British sculptor Anish Kapoor has designed a smooth and rim-like entrance for a subway station in Naples, Italy.
On September 11, 2025, the project, named Monte Sant'Angelo Subway Station, will be opened by Campania President Vincenzo De Luca and EAV President Umberto De Gregorio.
As part of the urban and cultural revitalization of Naples' Traiano district, Anish Kapoor was asked to design a station for the new underground metro system in 2003.
The construction of Monte Sant'Angelo Station and its accompanying Traiano entrance marked the start of a project that would take the next 20 years.

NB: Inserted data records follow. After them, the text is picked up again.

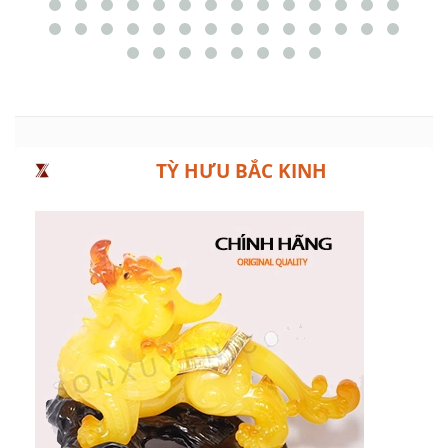
TỲ HƯU BẮC KINH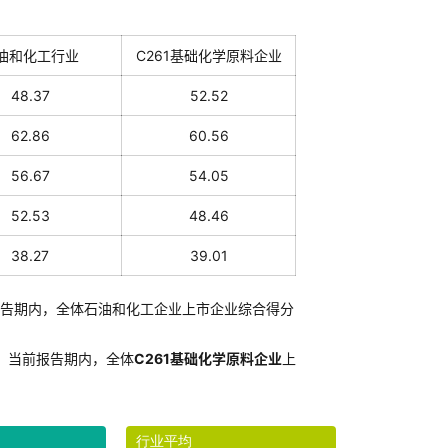
油和化工行业
C261基础化学原料企业
48.37
52.52
62.86
60.56
56.67
54.05
52.53
48.46
38.27
39.01
告期内，全体石油和化工企业上市企业综合得分
：
当前报告期内，全体
C261基础化学原料企业
上
行业平均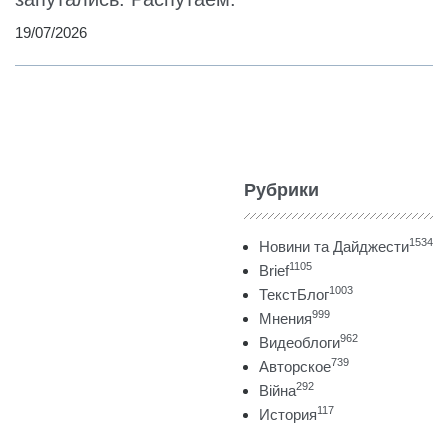
19/07/2026
Рубрики
1534
Новини та Дайджести
1105
Brief
1003
ТекстБлог
999
Мнения
962
Видеоблоги
739
Авторское
292
Війна
117
История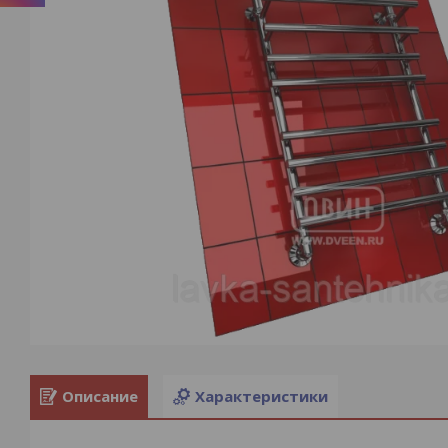
Описание
Характеристики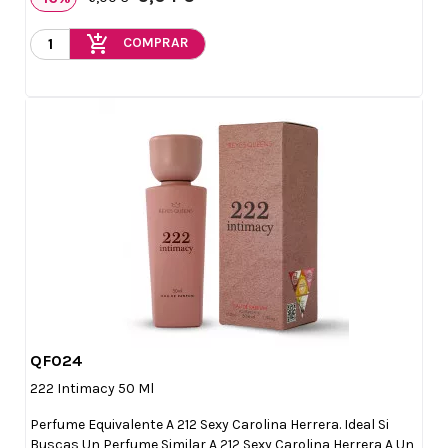
add_shopping_cart
COMPRAR
QF024

Vista rápida
222 Intimacy 50 Ml
Perfume Equivalente A 212 Sexy Carolina Herrera. Ideal Si
Buscas Un Perfume Similar A 212 Sexy Carolina Herrera A Un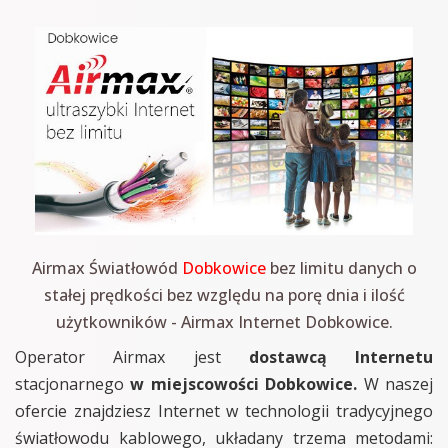
Airmax Światłowód
Dobkowice
bez limitu danych o
stałej prędkości bez względu na porę dnia i ilość
użytkowników - Airmax Internet Dobkowice.
Operator Airmax jest
dostawcą Internetu
stacjonarnego
w miejscowości Dobkowice.
W naszej
ofercie znajdziesz Internet w technologii tradycyjnego
światłowodu kablowego, układany trzema metodami: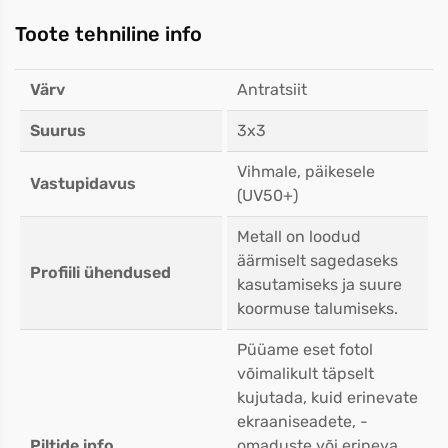
Toote tehniline info
Värv
Antratsiit
Suurus
3x3
Vihmale, päikesele
Vastupidavus
(UV50+)
Metall on loodud
äärmiselt sagedaseks
Profiili ühendused
kasutamiseks ja suure
koormuse talumiseks.
Püüame eset fotol
võimalikult täpselt
kujutada, kuid erinevate
ekraaniseadete, -
Piltide info
omaduste või erineva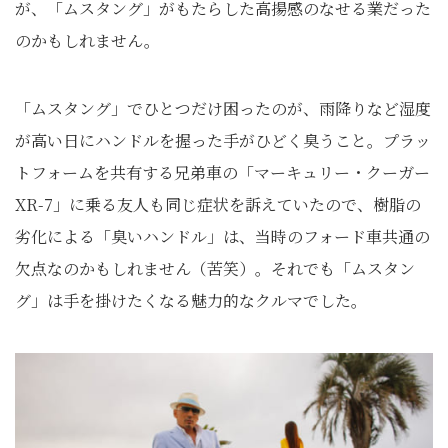
が、「ムスタング」がもたらした高揚感のなせる業だった
のかもしれません。
「ムスタング」でひとつだけ困ったのが、雨降りなど湿度
が高い日にハンドルを握った手がひどく臭うこと。プラッ
トフォームを共有する兄弟車の「マーキュリー・クーガー
XR-7」に乗る友人も同じ症状を訴えていたので、樹脂の
劣化による「臭いハンドル」は、当時のフォード車共通の
欠点なのかもしれません（苦笑）。それでも「ムスタン
グ」は手を掛けたくなる魅力的なクルマでした。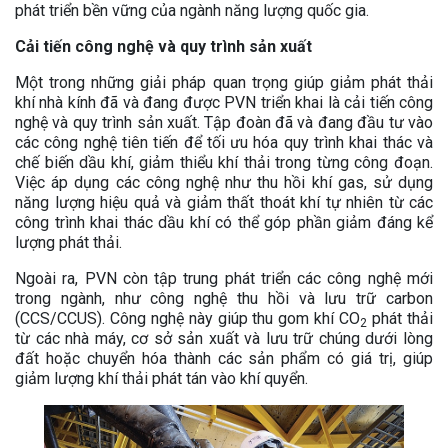
phát triển bền vững của ngành năng lượng quốc gia.
Cải tiến công nghệ và quy trình sản xuất
Một trong những giải pháp quan trọng giúp giảm phát thải
khí nhà kính đã và đang được PVN triển khai là cải tiến công
nghệ và quy trình sản xuất. Tập đoàn đã và đang đầu tư vào
các công nghệ tiên tiến để tối ưu hóa quy trình khai thác và
chế biến dầu khí, giảm thiểu khí thải trong từng công đoạn.
Việc áp dụng các công nghệ như thu hồi khí gas, sử dụng
năng lượng hiệu quả và giảm thất thoát khí tự nhiên từ các
công trình khai thác dầu khí có thể góp phần giảm đáng kể
lượng phát thải.
Ngoài ra, PVN còn tập trung phát triển các công nghệ mới
trong ngành, như công nghệ thu hồi và lưu trữ carbon
(CCS/CCUS). Công nghệ này giúp thu gom khí CO
phát thải
2
từ các nhà máy, cơ sở sản xuất và lưu trữ chúng dưới lòng
đất hoặc chuyển hóa thành các sản phẩm có giá trị, giúp
giảm lượng khí thải phát tán vào khí quyển.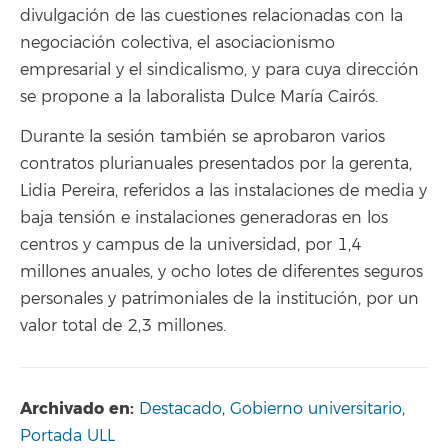
divulgación de las cuestiones relacionadas con la
negociación colectiva, el asociacionismo
empresarial y el sindicalismo, y para cuya dirección
se propone a la laboralista Dulce María Cairós.
Durante la sesión también se aprobaron varios
contratos plurianuales presentados por la gerenta,
Lidia Pereira, referidos a las instalaciones de media y
baja tensión e instalaciones generadoras en los
centros y campus de la universidad, por 1,4
millones anuales, y ocho lotes de diferentes seguros
personales y patrimoniales de la institución, por un
valor total de 2,3 millones.
Archivado en:
Destacado
,
Gobierno universitario
,
Portada ULL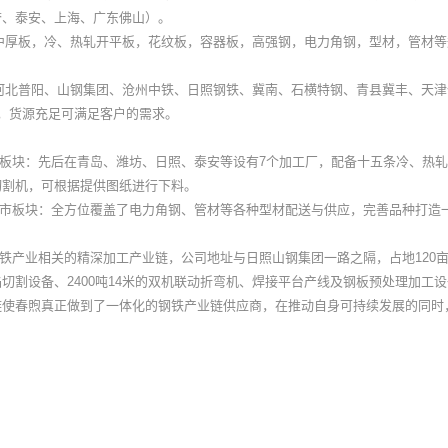
誉、泰安、上海、广东佛山）。
厚板，冷、热轧开平板，花纹板，容器板，高强钢，电力角钢，型材，管材等
北普阳、山钢集团、沧州中铁、日照钢铁、冀南、石横特钢、青县冀丰、天津
，货源充足可满足客户的需求。
块：先后在青岛、潍坊、日照、泰安等设有7个加工厂，配备十五条冷、热轧开
切割机，可根据提供图纸进行下料。
市板块：全方位覆盖了电力角钢、管材等各种型材配送与供应，完善品种打造
产业相关的精深加工产业链，公司地址与日照山钢集团一路之隔，占地120亩，
切割设备、2400吨14米的双机联动折弯机、焊接平台产线及钢板预处理加工
链使春煦真正做到了一体化的钢铁产业链供应商，在推动自身可持续发展的同时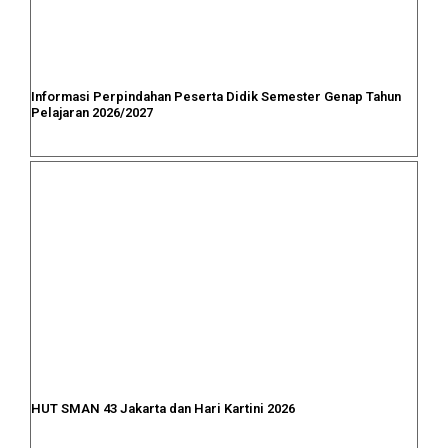
Informasi Perpindahan Peserta Didik Semester Genap Tahun
Pelajaran 2026/2027
HUT SMAN 43 Jakarta dan Hari Kartini 2026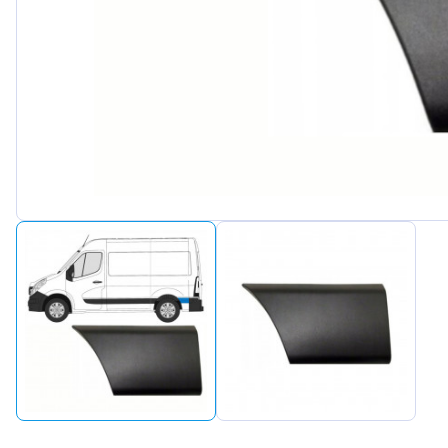
Peugeot
Renault
Seat
Skoda
Suzuki
Tesla
Toyota
Volkswagen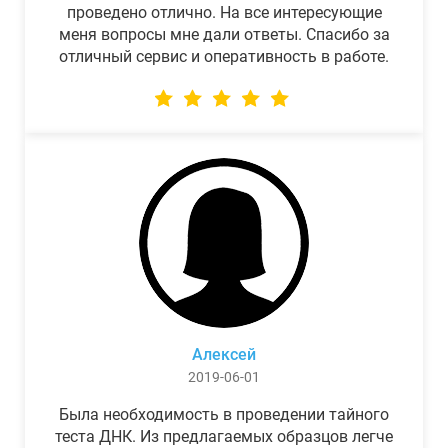
проведено отлично. На все интересующие
меня вопросы мне дали ответы. Спасибо за
отличный сервис и оперативность в работе.
Алексей
2019-06-01
Была необходимость в проведении тайного
теста ДНК. Из предлагаемых образцов легче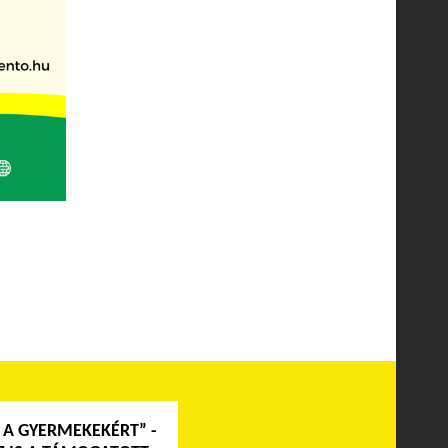
 A GYERMEKEKÉRT” -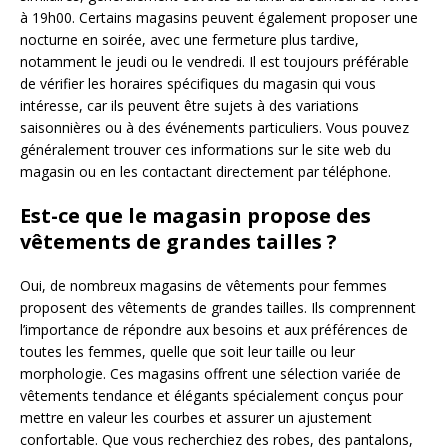
à 19h00. Certains magasins peuvent également proposer une
nocturne en soirée, avec une fermeture plus tardive,
notamment le jeudi ou le vendredi. Il est toujours préférable
de vérifier les horaires spécifiques du magasin qui vous
intéresse, car ils peuvent être sujets à des variations
saisonnières ou à des événements particuliers. Vous pouvez
généralement trouver ces informations sur le site web du
magasin ou en les contactant directement par téléphone.
Est-ce que le magasin propose des
vêtements de grandes tailles ?
Oui, de nombreux magasins de vêtements pour femmes
proposent des vêtements de grandes tailles. Ils comprennent
l’importance de répondre aux besoins et aux préférences de
toutes les femmes, quelle que soit leur taille ou leur
morphologie. Ces magasins offrent une sélection variée de
vêtements tendance et élégants spécialement conçus pour
mettre en valeur les courbes et assurer un ajustement
confortable. Que vous recherchiez des robes, des pantalons,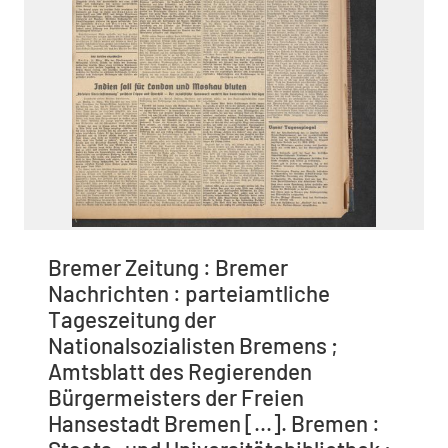
Bremer Zeitung : Bremer
Nachrichten : parteiamtliche
Tageszeitung der
Nationalsozialisten Bremens ;
Amtsblatt des Regierenden
Bürgermeisters der Freien
Hansestadt Bremen [...]. Bremen :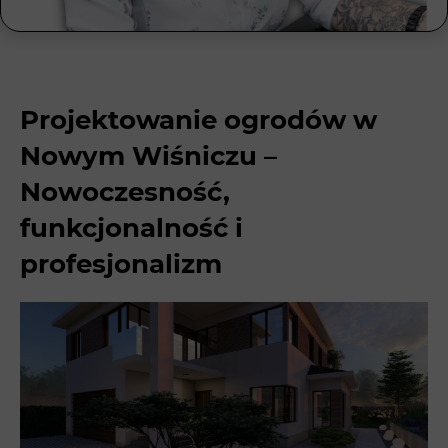
Projektowanie ogrodów w
Nowym Wiśniczu –
Nowoczesność,
funkcjonalność i
profesjonalizm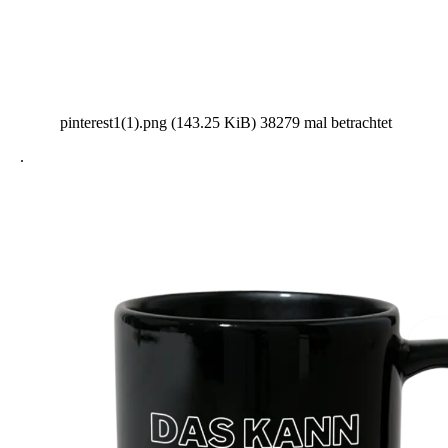
pinterest1(1).png (143.25 KiB) 38279 mal betrachtet
.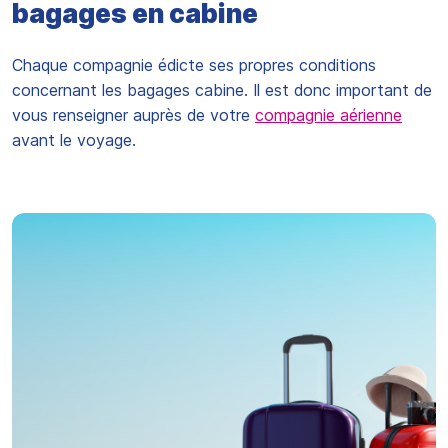
bagages en cabine
Chaque compagnie édicte ses propres conditions
concernant les bagages cabine. Il est donc important de
vous renseigner auprès de votre
compagnie aérienne
avant le voyage.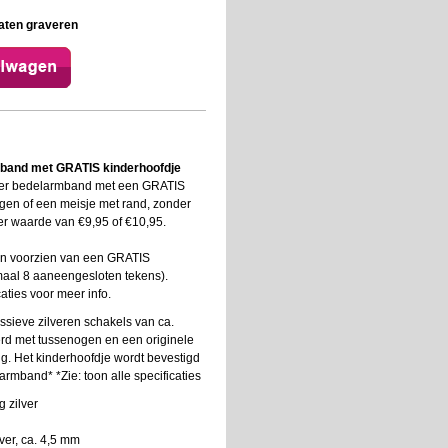
aten graveren
mband met GRATIS kinderhoofdje
ever bedelarmband met een GRATIS
gen of een meisje met rand, zonder
ter waarde van €9,95 of €10,95.
n voorzien van een GRATIS
aal 8 aaneengesloten tekens).
caties voor meer info.
sieve zilveren schakels van ca.
erd met tussenogen en een originele
ing. Het kinderhoofdje wordt bevestigd
armband* *Zie: toon alle specificaties
g zilver
ver, ca. 4,5 mm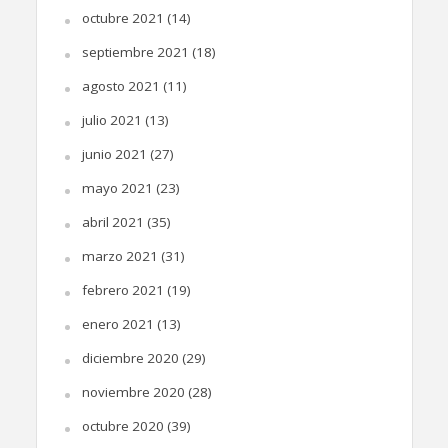
octubre 2021
(14)
septiembre 2021
(18)
agosto 2021
(11)
julio 2021
(13)
junio 2021
(27)
mayo 2021
(23)
abril 2021
(35)
marzo 2021
(31)
febrero 2021
(19)
enero 2021
(13)
diciembre 2020
(29)
noviembre 2020
(28)
octubre 2020
(39)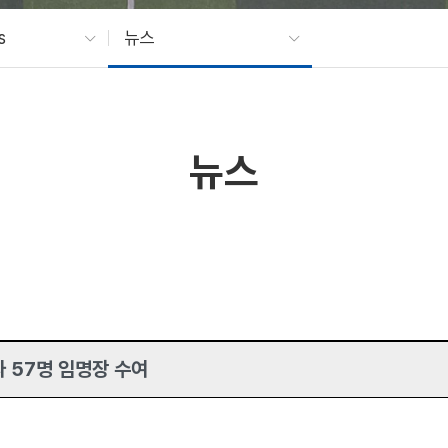
s
뉴스
뉴스
 57명 임명장 수여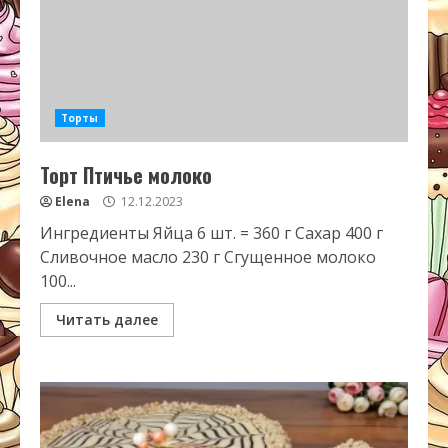
Торты
Торт Птичье молоко
Elena
12.12.2023
Ингредиенты Яйца 6 шт. = 360 г Сахар 400 г
Сливочное масло 230 г Сгущенное молоко
100...
Читать далее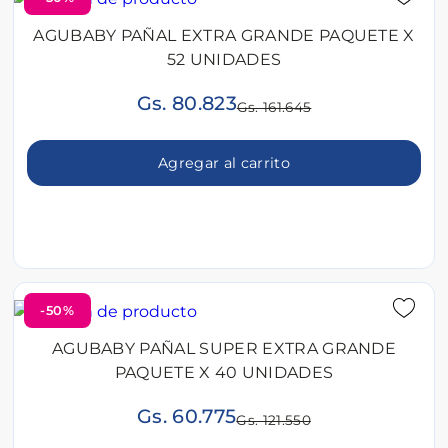
AGUBABY PAÑAL EXTRA GRANDE PAQUETE X
52 UNIDADES
Gs. 80.823
Gs. 161.645
Agregar al carrito
-50%
AGUBABY PAÑAL SUPER EXTRA GRANDE
PAQUETE X 40 UNIDADES
Gs. 60.775
Gs. 121.550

The station is a striking example of the collaboration between architecture and sculpture, which has long been a major theme in Kapoor's work.
Kapoor's work both creates and holds the new space in which it is experienced, starting with his early pigment works that rose from the floor, biomorphic and architectural, fully formed yet made of materials whose fragility left them on the verge of formlessness, and continuing with his monumental public works like Cloud Gate in Chicago, a seamless mirrored form that absorbs and reflects everything around it.

Three key motifs of Kapoor's work—the legendary item, the body, and the void—have come together at Monte Sant'Angelo station in a more powerful way than before. Made of weathering steel and ground swells, the university entrance to the station is classic, raw, and labial; it looks as though it offers a drop into the underworld as it does a train station entry to transport you on your daily journey.
The opposite of this engrossing drop can be seen at the Traiano entry, where the steel aperture is smooth, tubular, rim-like, and clean. In a sculpture that is not an object in the landscape but rather is connected, rooted, and a part of it, Kapoor reverses upwards and downwards, turning internal space inside out as he does in so much of his work. The two entrances and exits of Kapoor's Monte Sant'Angelo station are shaped like apertures, with architecture and sculpture acting as physical organisms.

Working with Jan Kaplický and Amanda Levete from Future Systems, the tunnel walls were kept rough and elemental to maintain the work's singular integrity while adhering to Kapoor's distinctive topography of continuous and undistinguished interior and exterior.
The porosity of the flesh is an embodiment of this architecture, which is a clash of the formal and utilitarian with the mythic and beautiful. It is architecture and art like nothing before.

"In the city of Mount Vesuvius and Dante’s mythical entrance to the Inferno, I found it important to try and deal with what it really means to go underground," said Anish Kapoor.
Anish Kapoor, who was born in Mumbai in 1954, is regarded as one of the most prominent modern artists in the world.

His work is permanently shown in some of the most significant international collections and museums, and he has held significant solo exhibitions throughout the world since representing Britain at the 44th Venice Biennale (1990), when he received the Premio Duemila and the Turner Prize (1991).
Many of his public works have become iconic monuments, and he is becoming more and more well-known for his sculptures that blur the lines between architecture and art.